### [Work instructions]
In your copy of the entries below, keep every word exactly and leave out all images.

### [Exercise material]

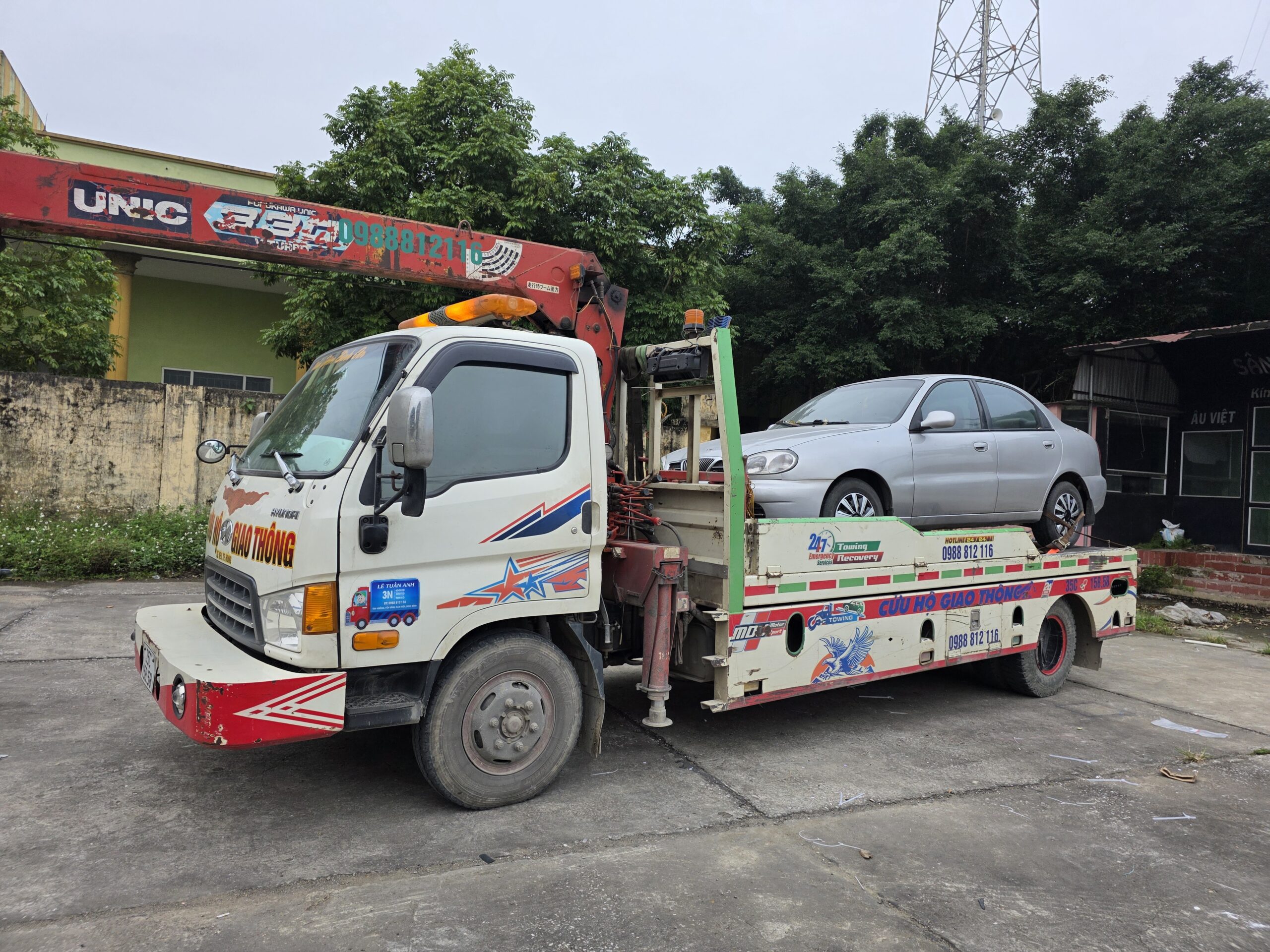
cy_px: 476
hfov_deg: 73.9
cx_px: 635
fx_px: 844
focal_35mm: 23
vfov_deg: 58.9
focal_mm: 6.3
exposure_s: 1/180
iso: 40
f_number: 1.7
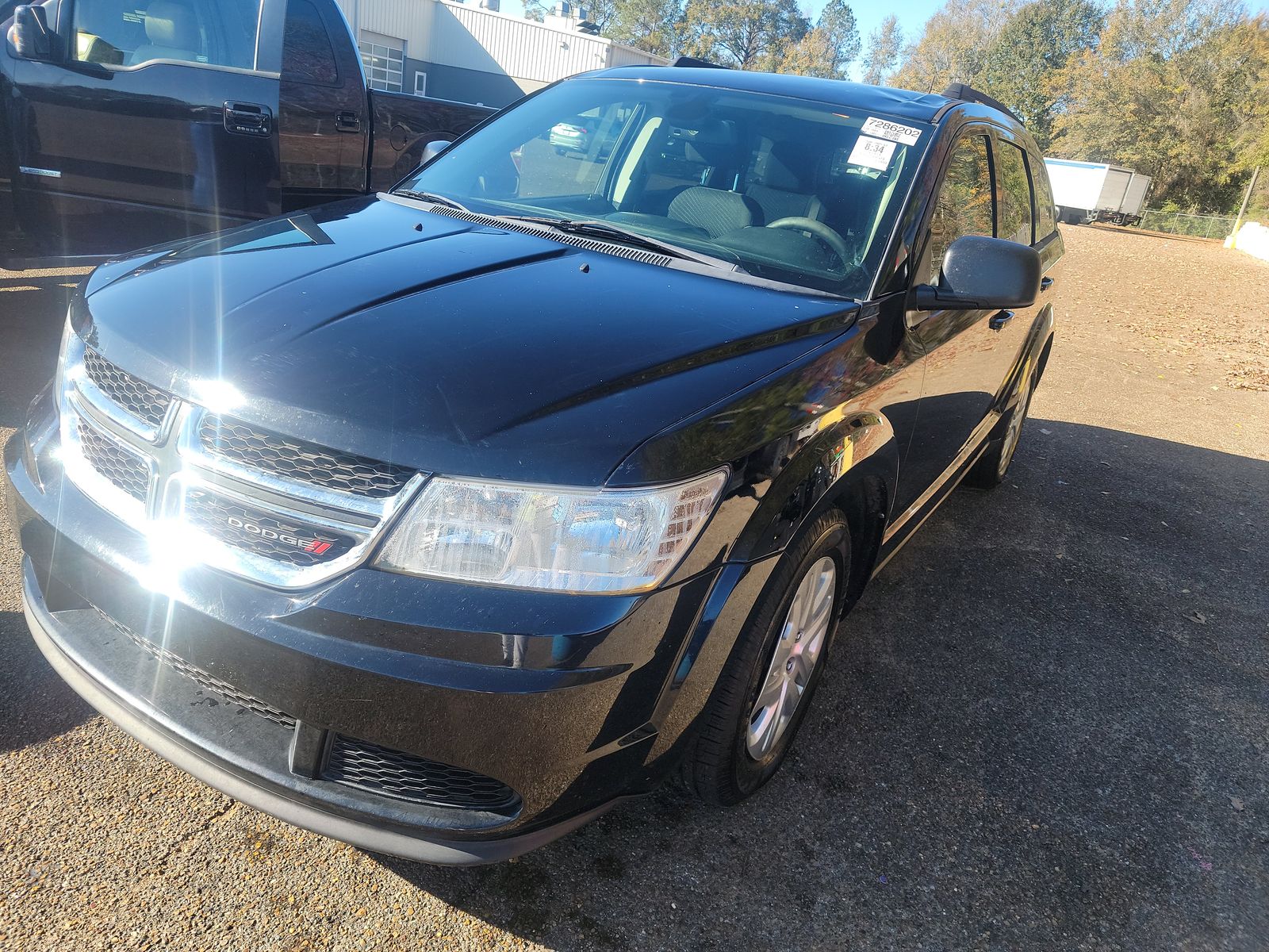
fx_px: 880
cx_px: 634
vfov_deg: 56.8
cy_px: 476
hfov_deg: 71.6
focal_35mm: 24
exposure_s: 1/236
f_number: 1.8
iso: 50
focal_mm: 6.7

### [Answer to the problem]
cy_px: 476
hfov_deg: 73.9
cx_px: 635
fx_px: 844
focal_35mm: 23
vfov_deg: 58.9
focal_mm: 6.3
exposure_s: 1/180
iso: 40
f_number: 1.7
fx_px: 880
cx_px: 634
vfov_deg: 56.8
cy_px: 476
hfov_deg: 71.6
focal_35mm: 24
exposure_s: 1/236
f_number: 1.8
iso: 50
focal_mm: 6.7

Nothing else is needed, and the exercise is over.